Sacramento September House Sales: Percentage of distressed sales lowest in years

by Calculated Risk on 10/15/2012 06:54:00 PM

I've been following the Sacramento market to look for changes in the mix of house sales in a distressed area over time (conventional, REOs, and short sales). The Sacramento Association of REALTORS® started breaking out REOs in May 2008, and short sales in June 2009.

Recently there has been a dramatic shift from REO to short sales, and the percentage of distressed sales has been declining. This data would suggest some improvement although the percent of distressed sales is still very high.

In September 2012, 50.8% of all resales (single family homes and condos) were distressed sales. This was down from 52.0% last month, and down from 64.0% in September 2011. The percentage of REOs fell to 15.4%, the lowest since the Sacramento Realtors started tracking the data and the percentage of short sales increased to 35.4%, the highest percentage recorded.

Here are the statistics.

Distressed Sales Click on graph for larger image.

This graph shows the percent of REO sales, short sales and conventional sales.

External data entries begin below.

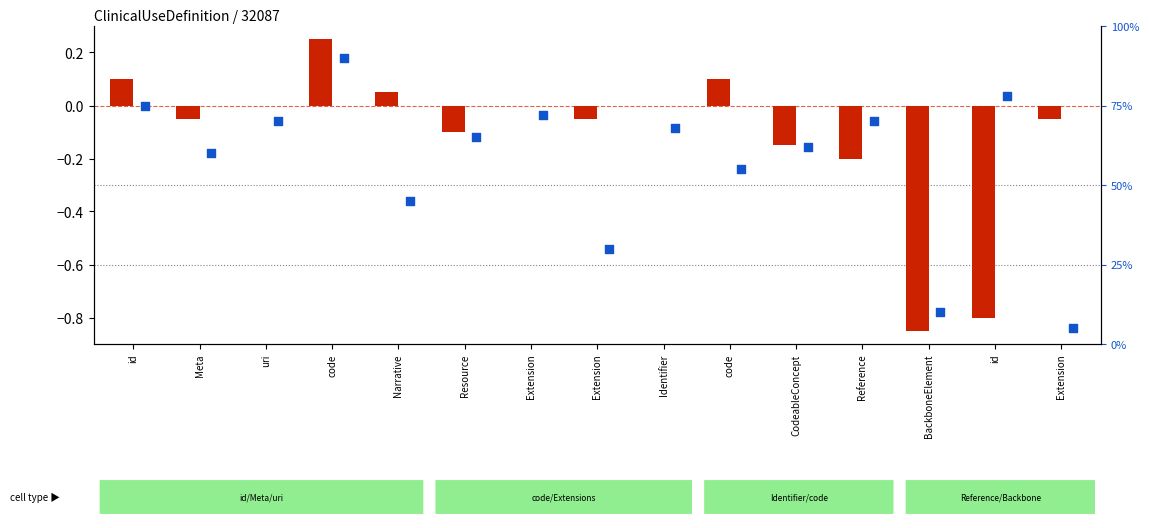

What are all the series names shown in the legend?

log10 ratio, percentile rank within the sample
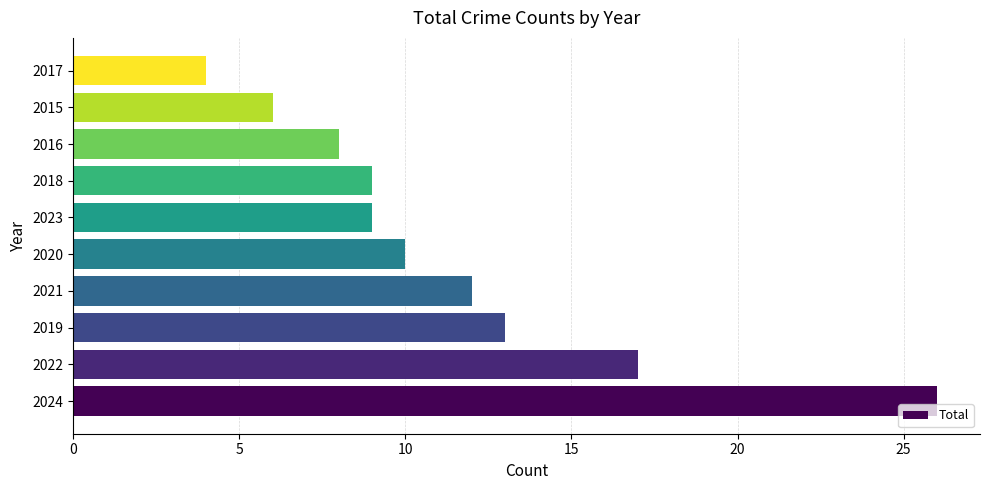

Between 2022 and 2017, which is larger?

2022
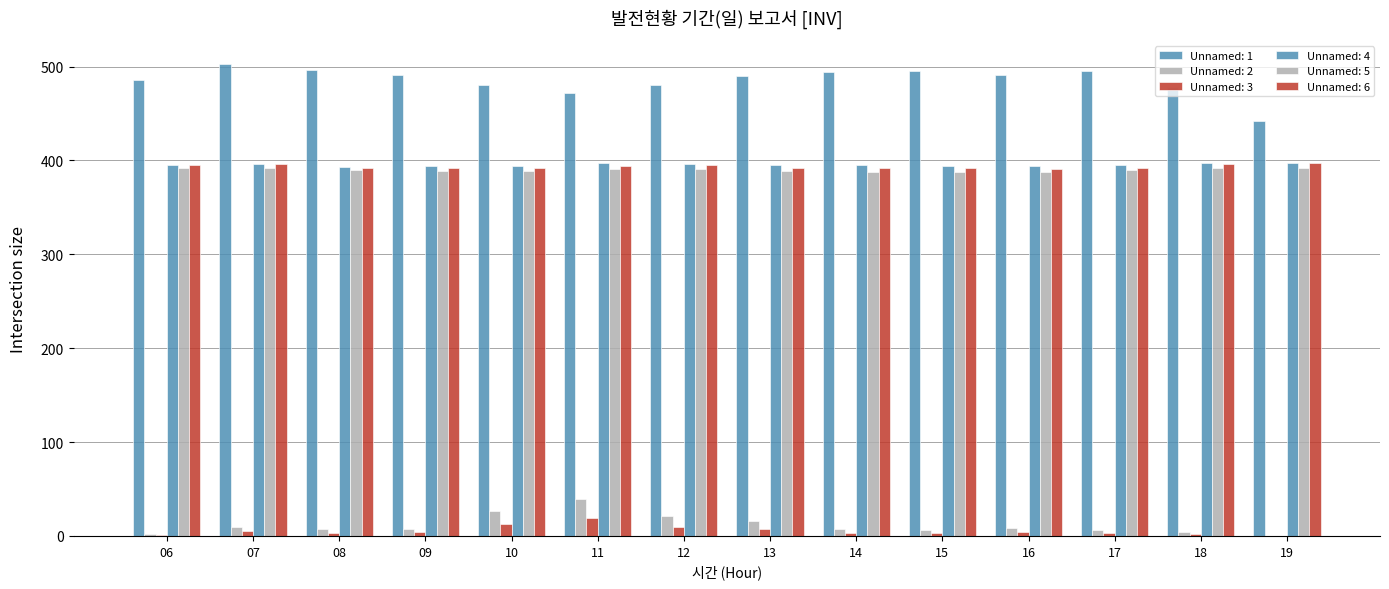

Are the bars horizontal?

No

There has been an increase in conventional sales this year, and there were over twice as many short sales as REO sales in September. The gap between short sales and REO sales is increasing.

Total sales were down 10% from September 2011, however conventional sales were up 23% compared to the same month last year. This is exactly what we expect to see in an improving distressed market - some decline in overall sales as distressed sales decline, but an increase in conventional sales.

Active Listing Inventory for single family homes declined 63.4% from last September, and listings were down 11.1% in September compared to August.

Cash buyers accounted for 35.9% of all sales (frequently investors), and median prices were up 9.6%% from last September.

This seems to be moving in the right direction, although the market is still in distress. We are seeing a similar pattern in other distressed areas to more conventional sales, and a shift from REO to short sales.